Card 9 "Prussia may draw randomly one TC from Austria, after first giving one TC of her choice to Austria." The card given to Austria goes into their hand, where it might be randomly drawn back by Prussia.

Card 9 "5 or 6 cities distant from their supply train are immediately out of supply; flip them." This is an immediate instant effect, not some ongoing state of continually shortened supply distance.

Card 10 "Any one Prussian general loses one army immediately (but not if he has to be taken off-map)." If all Prussian generals have only 1 army, no army is lost. If at least one Prussian general has 2 or more armies, then one of them must be chosen to lose an army.

Card 11. Next turn Prussia may play the spades-11 (Seydlitz) doubled value once.
You must have the spades-11 to use it. It counts as 22 then. If you have more than one spades-11, only one can be used as a 22.


It is possible for more than one player to win, if several nations happen to conquer all their objectives during the same turn.

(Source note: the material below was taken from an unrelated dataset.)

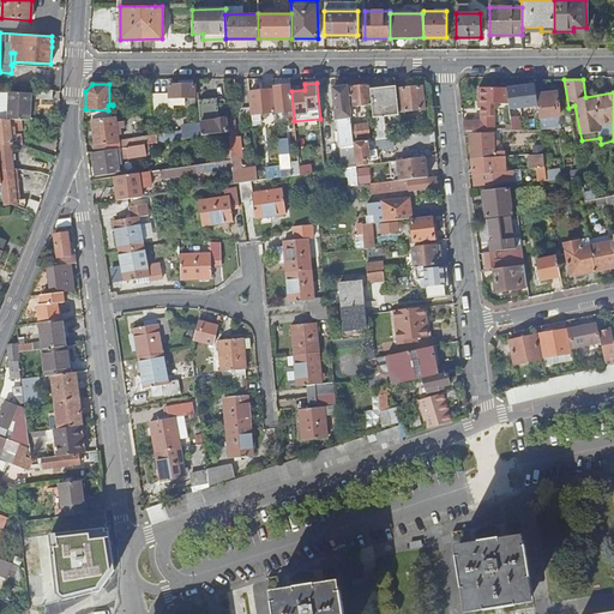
[(169,92),(152,94),(155,112),(169,112),(169,104),(196,104),(196,84),(169,84),(169,92)]
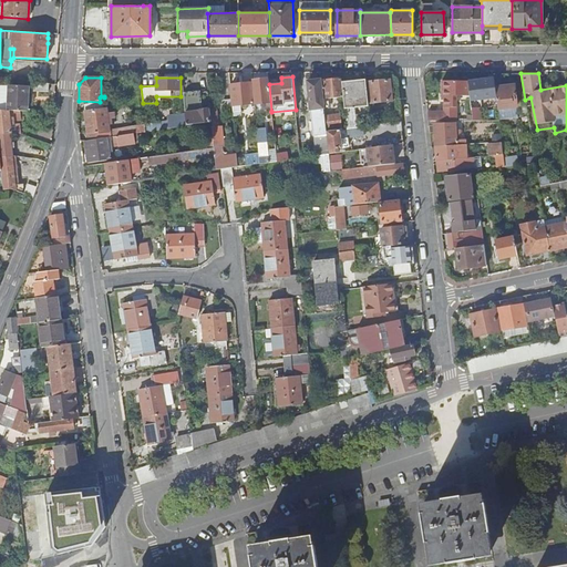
[(343,96),(342,84),(341,78),(323,80),(326,98),(343,96)]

The Prussia/Hanover player can only win a solo victory, of course.


There are various subtle undefined issues that can happen about "the sector where the most recently victorious general is positioned" (e.g. no combat has happened yet, or the most recently victorious general is no longer on the map, or players don't remember which general won the most recent battle). The intended spirit is "It is only important to find a method that one of the four versions is read somehow randomly." and so "You can easily find a totally different method (e.g. picking a random card from the discard decks) if you prefer."

In the Expert Game, Prussia can conquer Prussian objectives before turn 3, and has to decide at beginning of turn 3 whether she wants continue or not.

If Prussia has conquered all her objectives, the game ends immediately with a Prussian victory (as an exception to rule 12, 1st paragraph).

If Prussia declares OO, and the OO fails, Austria can still claim conquest of any 4 objectives at any time.